Depuis que les chérubins regardent de nouveau le soleil derrière les vitres de leurs classes, les licenciements pleuvent comme un prélude à cet automne que le ciel n’annonce pas. Caterpillar, Axa, Douwe Egberts, sans parler du flou qui entoure ING… La fin d’été est socialement meurtrière. Et annonce un hiver rude: les plafonds des années précédentes sont dès aujourd’hui franchis. Autrement dit, l’année 2016 s’inscrit d’ores et déjà en lettres noir foncé au palmarès des sacrifiés "collectifs" du travail. Cinq ans qu’on n’avait plus vu tant de victimes…

La Belgique a besoin de réformes porteuses de prospérité mais elle réclame aussi du souffle, des projets qui la dépassent.

Au-delà des milliers de drames humains qui se nouent derrière ces statistiques, les chiffres dissimulent les particularités de chacun de ces licenciements massifs. Commandes en berne ici, délocalisation là… Les justifications sont aussi nombreuses que les maux. Tirer des conclusions de la hauteur de ces chiffres reviendrait à faire le catalogue des revendications patronales habituelles sans garantir, en l’occurrence, la pertinence de cette liste, sans doute juste, mais trop grossière.
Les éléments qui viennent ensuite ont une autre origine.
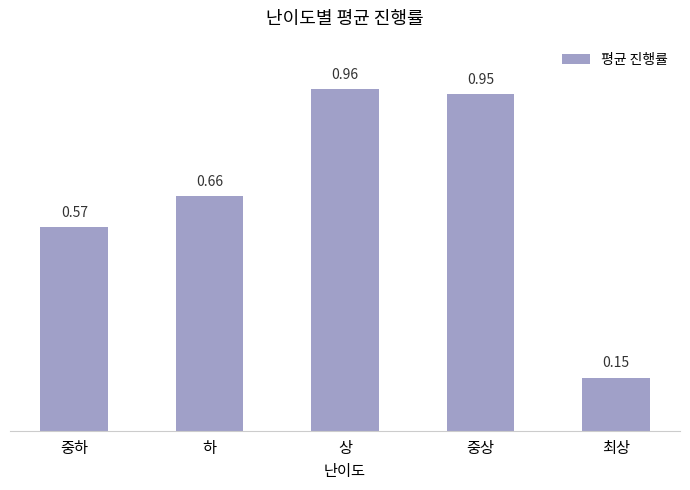

The value at 중하 is 0.3. True or false?

False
Les chiffres et leur brutalité n’en restent pas moins prégnants. Et la spirale négative, déjà alimentée par la vague terroriste, menace une reprise par trop balbutiante.
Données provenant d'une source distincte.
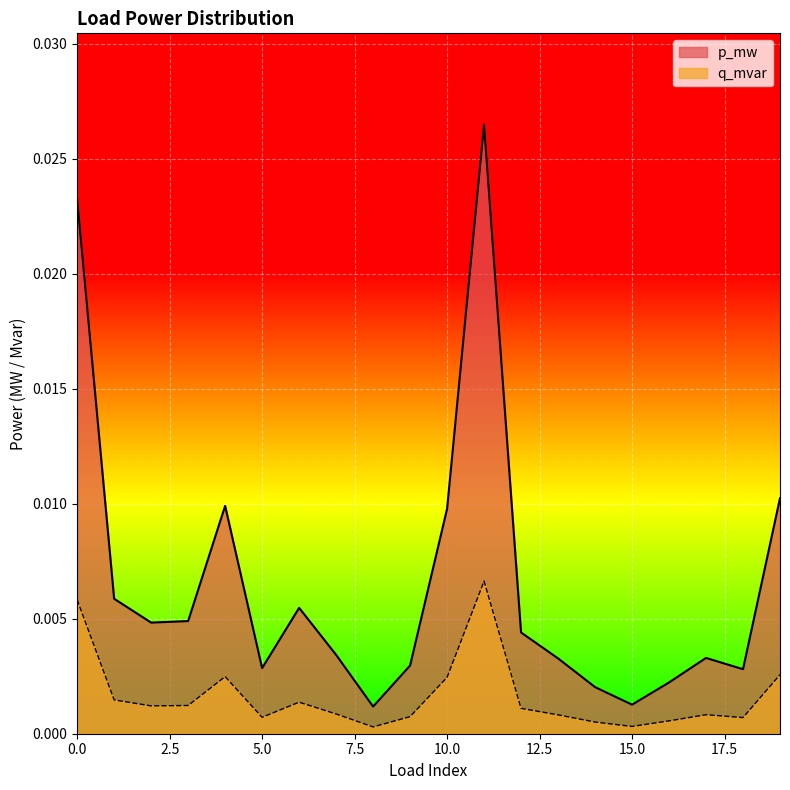

At which category is the sum across all series the highest?

11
Dans ce tableau triste, l’annonce par Charles Michel d’un pacte d’investissements pourra être prise sous un jour stérile: le Premier ministre a malencontreusement (maladroitement, moqueront les persifleurs) dévoilé ses intentions le jour où Caterpillar gomme Gosselies de sa galaxie industrielle. Ou sous un jour plus favorable: voilà une dose d’espoir inoculée dans la grisaille de ces désastres sociaux. Optons plutôt pour cette vision optimiste, empreinte d’ambition. Car, bien sûr, la Belgique a besoin de réformes porteuses de prospérité mais elle réclame aussi du souffle, des projets qui la dépassent, qui offrent une perspective plus lointaine que la prochaine échéance électorale, une fierté du chemin parcouru et un demain plus rose qu’il ne l’est actuellement.